**PROBLEM TO SOLVE:**
Transcribe the entries exactly. Start at the top, stop after the line with "осветительное оборудование промышленных", and omit every picture.

**EXTRACTED INFORMATION:**
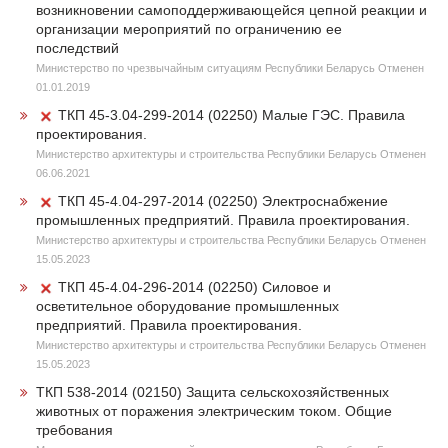
возникновении самоподдерживающейся цепной реакции и
организации мероприятий по ограничению ее
последствий
Министерство по чрезвычайным ситуациям Республики Беларусь Отменен
01.01.2019
ТКП 45-3.04-299-2014 (02250) Малые ГЭС. Правила
проектирования.
Министерство архитектуры и строительства Республики Беларусь Отменен
06.06.2021
ТКП 45-4.04-297-2014 (02250) Электроснабжение
промышленных предприятий. Правила проектирования.
Министерство архитектуры и строительства Республики Беларусь Отменен
15.05.2023
ТКП 45-4.04-296-2014 (02250) Силовое и
осветительное оборудование промышленных
предприятий. Правила проектирования.
Министерство архитектуры и строительства Республики Беларусь Отменен
15.05.2023
ТКП 538-2014 (02150) Защита сельскохозяйственных
животных от поражения электрическим током. Общие
требования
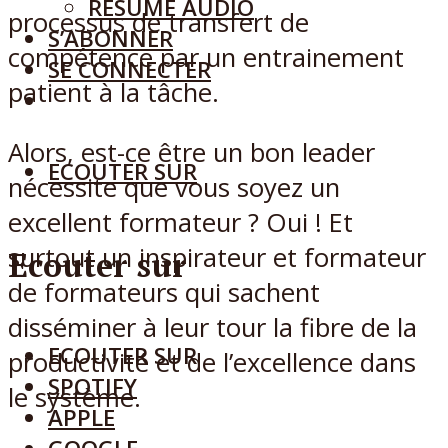
RÉSUMÉ AUDIO
processus de transfert de
S’ABONNER
compétence par un entrainement
SE CONNECTER
patient à la tâche.
Alors, est-ce être un bon leader
ECOUTER SUR
nécessite que vous soyez un
excellent formateur ? Oui ! Et
surtout un inspirateur et formateur
Ecouter sur
de formateurs qui sachent
disséminer à leur tour la fibre de la
ECOUTER SUR
productivité et de l’excellence dans
SPOTIFY
le système.
APPLE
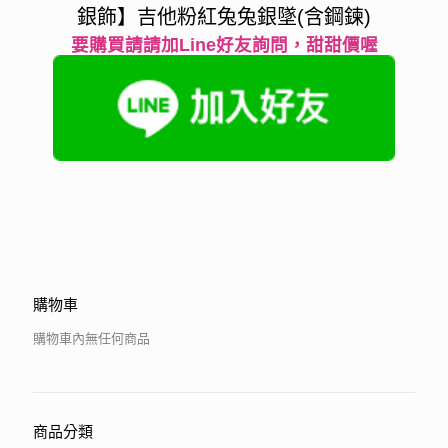
銀飾】吉他粉紅兔兔銀墜(含鋼鍊)
要購買請請加Line好友詢問，甜甜價喔
購物車
購物車內無任何商品
商品分類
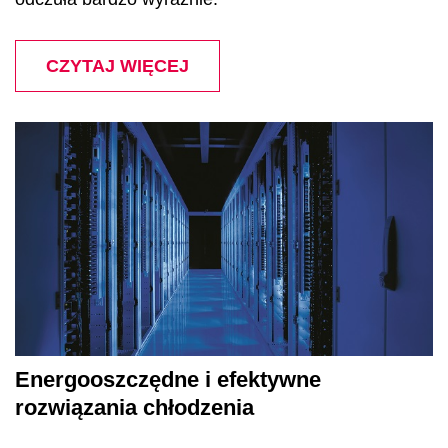
CZYTAJ WIĘCEJ
Energooszczędne i efektywne
rozwiązania chłodzenia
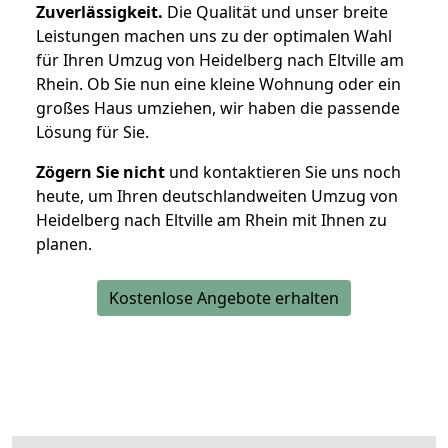
Zuverlässigkeit.
Die Qualität und unser breite
Leistungen machen uns zu der optimalen Wahl
für Ihren Umzug von Heidelberg nach Eltville am
Rhein. Ob Sie nun eine kleine Wohnung oder ein
großes Haus umziehen, wir haben die passende
Lösung für Sie.
Zögern Sie nicht
und kontaktieren Sie uns noch
heute, um Ihren deutschlandweiten Umzug von
Heidelberg nach Eltville am Rhein mit Ihnen zu
planen.
Kostenlose Angebote erhalten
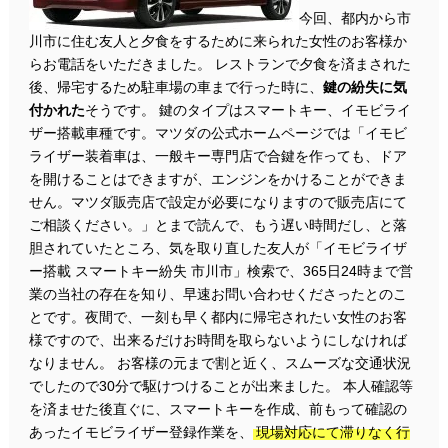
今回、都内から市
川市に住む友人と夕食をするために来られた女性のお客様か
らお電話をいただきました。 レストランで夕食を済まされた
後、帰宅するため駐車場の車まで行った時に、
鍵の紛失に気
付かれた
そうです。 鍵のタイプはスマートキー、イモビライ
ザー搭載車種です。マツダの公式ホームページでは「イモビ
ライザー装着車は、一般キー専門店で合鍵を作っても、ドア
を開けることはできますが、エンジンをかけることができま
せん。マツダ販売店で設定が必要になりますので販売店にて
ご相談ください。」とまで読んで、もう遅い時間だし、と落
胆されていたところ、気を取り直した友人が「イモビライザ
ー搭載 スマートキー紛失 市川市」検索で、365日24時まで営
業の当社の存在を知り、早速お問い合わせくださったとのこ
とです。夜間で、一刻も早く都内に帰宅されたい女性のお客
様ですので、出来るだけお時間を取らないようにしなければ
なりません。 お客様の元まで割と近く、スムーズな交通状況
でしたので30分で駆けつけることが出来ました。 本人確認等
を済ませた後直ぐに、スマートキーを作成、前もって確認の
あったイモビライザー登録作業を、
現場対応にて滞りなく行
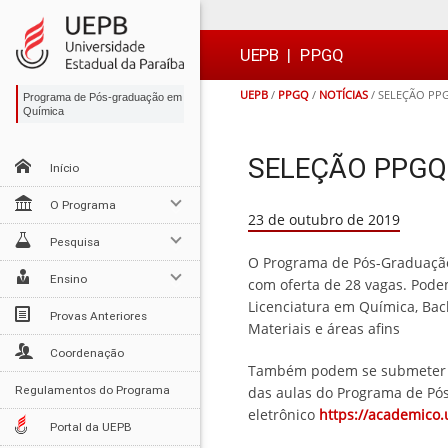
Ir
Ir
Ir
Ir
para
para
para
para
o
o
a
o

UEPB
|
PPGQ
conteúdo
menu
busca
rodapé
UEPB
/
PPGQ
/
NOTÍCIAS
/
SELEÇÃO PPG
Programa de Pós-graduação em
Química
SELEÇÃO PPGQ
Início
O Programa
23 de outubro de 2019
Pesquisa
O Programa de Pós-Graduação 
Ensino
com oferta de 28 vagas. Pode
Licenciatura em Química, Bac
Provas Anteriores
Materiais e áreas afins
Coordenação
Também podem se submeter ao 
Regulamentos do Programa
das aulas do Programa de Pós
eletrônico
https://academico.
Portal da UEPB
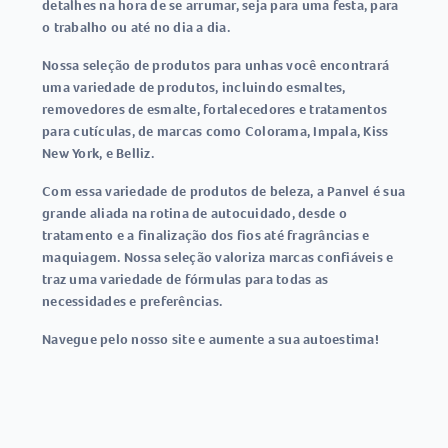
detalhes na hora de se arrumar, seja para uma festa, para
o trabalho ou até no dia a dia.
Nossa seleção de produtos para unhas você encontrará
uma variedade de produtos, incluindo esmaltes,
removedores de esmalte, fortalecedores e tratamentos
para cutículas, de marcas como Colorama, Impala, Kiss
New York, e Belliz.
Com essa variedade de produtos de beleza, a Panvel é sua
grande aliada na rotina de autocuidado, desde o
tratamento e a finalização dos fios até fragrâncias e
maquiagem. Nossa seleção valoriza marcas confiáveis e
traz uma variedade de fórmulas para todas as
necessidades e preferências.
Navegue pelo nosso site e aumente a sua autoestima!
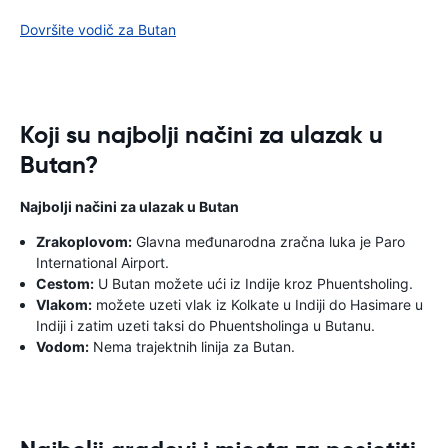
Dovršite vodič za Butan
Koji su najbolji načini za ulazak u
Butan?
Najbolji načini za ulazak u Butan
Zrakoplovom:
Glavna međunarodna zračna luka je Paro
International Airport.
Cestom:
U Butan možete ući iz Indije kroz Phuentsholing.
Vlakom:
možete uzeti vlak iz Kolkate u Indiji do Hasimare u
Indiji i zatim uzeti taksi do Phuentsholinga u Butanu.
Vodom:
Nema trajektnih linija za Butan.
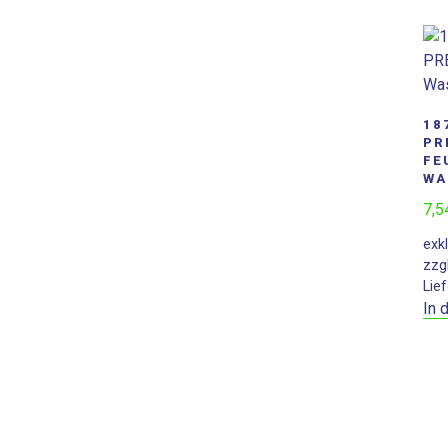
18
PR
FE
WA
7,
exk
zzg
Lief
In 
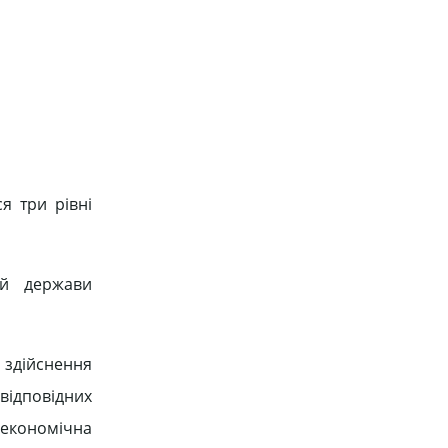
я три рівні
ій держави
здійснення
відповідних
оекономічна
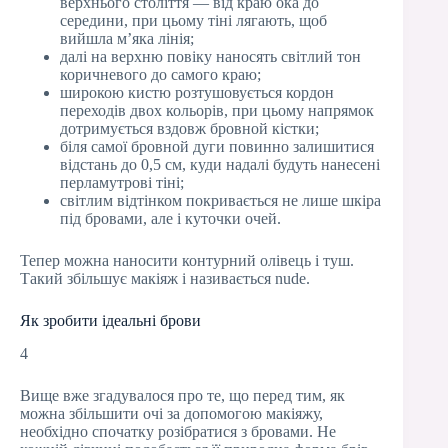
верхнього століття — від краю ока до
середини, при цьому тіні лягають, щоб
вийшла м’яка лінія;
далі на верхню повіку наносять світлий тон
коричневого до самого краю;
широкою кистю розтушовується кордон
переходів двох кольорів, при цьому напрямок
дотримується вздовж бровной кістки;
біля самої бровной дуги повинно залишитися
відстань до 0,5 см, куди надалі будуть нанесені
перламутрові тіні;
світлим відтінком покривається не лише шкіра
під бровами, але і куточки очей.
Тепер можна наносити контурний олівець і туш.
Такий збільшує макіяж і називається nude.
Як зробити ідеальні брови
4
Вище вже згадувалося про те, що перед тим, як
можна збільшити очі за допомогою макіяжу,
необхідно спочатку розібратися з бровами. Не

**ANSWER BELOW:**
возникновении самоподдерживающейся цепной реакции и
организации мероприятий по ограничению ее
последствий
Министерство по чрезвычайным ситуациям Республики Беларусь Отменен
01.01.2019
ТКП 45-3.04-299-2014 (02250) Малые ГЭС. Правила
проектирования.
Министерство архитектуры и строительства Республики Беларусь Отменен
06.06.2021
ТКП 45-4.04-297-2014 (02250) Электроснабжение
промышленных предприятий. Правила проектирования.
Министерство архитектуры и строительства Республики Беларусь Отменен
15.05.2023
ТКП 45-4.04-296-2014 (02250) Силовое и
осветительное оборудование промышленных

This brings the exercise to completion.